Wild Card, the latest starring vehicle for action superstar Jason Statham and director Simon West (now years removed from his success with Con Air), is the kind of film I hate writing about. There are only so many ways to say that something isn’t terrible, but is so unexceptional in every way that almost nothing sticks or lasts even seconds after it happens in the film. It’s the worst thing any film can be: it’s leaden and dull. When you’ve made a leaden and dull noir-ish thriller, however, you’ve done something terribly and almost inexcusably wrong.
A remake that precisely no one on Earth was clamouring for, Wild Card comes from a script by noted writer William Goldman, author of the source material novel and writer of the 1986 starring Burt Reynolds Las Vegas set thriller Heat. All this means is that three times now Goldman has gotten this story wrong, but everyone involved here just seemed to want to go along with this idea anyway.
Statham stars as Nick Wild, a compulsive gambler and drunk who makes his living as a bodyguard or professional wingman for those who need one when arriving in Sin City. He’s called upon by a spoiled, sympathetic rich kid (Michael Angarano) to make sure he stays out of trouble, and more importantly contacted by a call girl friend (Dominik Garcia-Lorido) to help apprehend a John with mob ties (Milo Ventimiglia) who got violently out of control and tried to leave her for dead. When things start to get deadly, Nick is forced into deciding if he wants to stay and fight or trying to earn enough cash to skip town for good.
Goldman has penned a handful of unimpeachable screenplays (Butch Cassidy and the Sundance Kid, Misery, The Princess Bride), but is responsible for many more forgettable misfires (Memoirs of an Invisible Man, The Ghost and the Darkness, Dreamcatcher). Wild Card – and by extension Heat and his novel – definitely fall into the latter category. It’s all very standard and uninteresting posturing and male ego stroking based around a character so thin that every supporting player around it has to be at least three times as crazy to offset the black hole at the centre of the film.
Nick Wild is such a malformed blunt instrument that Statham can’t do much with the character.

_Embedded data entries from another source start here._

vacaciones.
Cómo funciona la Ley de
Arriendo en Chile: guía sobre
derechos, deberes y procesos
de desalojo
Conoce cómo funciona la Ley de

You could replace Nick with an anthropomorphized rubber mallet and just have a bunch of crazy people talk to it. The results would be precisely the same from a filmmaking standpoint and possibly more entertaining for the audience. Statham has charisma, but there’s no character here for that to play off of. It’s not the actor’s fault, it’s completely and unequivocally the fault of Goldman and producers who thought this was a workable and worthwhile project.
One thing that a Statham vehicle should never be is boring. Most of his films aren’t exactly critical darlings and some are dreadful, but it’s hard to recall one that feels more like watching a clock very slowly tick down the running time on screen. West – who previously utilized Statham much more effectively in the remake of The Mechanic and The Expendables 2 – can’t even inject enough action to fill in the dull gaps where Nick just sits around drinking, playing blackjack, and frets about his lot in life. There are a couple of well choreographed fights that cleverly showcase Wild’s distaste for traditional weapons, but they’re few and far between, and with the exception of a sequence where Nick has to fight his way out of a casino, over far too quickly.
The only thing that keeps this from becoming a complete snore is the almost inexplicably stacked supporting cast of great actors who are unquestionably slumming it by showing up here because their agents simply said “it’s a William Goldman screenplay.” Angarano is actually quite likable as the naive youngster who wants to learn how to be brave from Nick. His chemistry with Statham makes their scenes together quite nice. Ventimiglia is sufficiently slimy as the film’s appropriately entitled and sleazy psychopath. Jason Alexander shows up almost exclusively so West can get reaction shots of him in a single scene as Nick’s lawyer officemate. Hope Davis and Anne Heche show up as service industry workers, both very thanklessly. Sofia Vergara only shows up for the film’s incredibly hateful towards women opening scene, never to be seen or heard from again. But the best of all has to be Stanley Tucci, showing up late in the film as the charismatic owner and operator of the Golden Nugget and promptly shoving the whole film under his arms and running away with whatever he can. His one scene is so great, he could have salvaged the movie entirely by being in one or two more.
Alas, that never happens and after his departure there’s a pretty low key, but well staged final showdown in a parking lot behind a diner before the inevitable shrug of an ending. It’s a weak note that sends a film that would never have been great with this material. The fact that Goldman has now done this story three times in his career is inexplicable since it has never been good. Given that this latest incarnation is coming to limited theatres and VOD the same day with a remarkably minimal amount of fanfare should be all anyone needs to know about this one.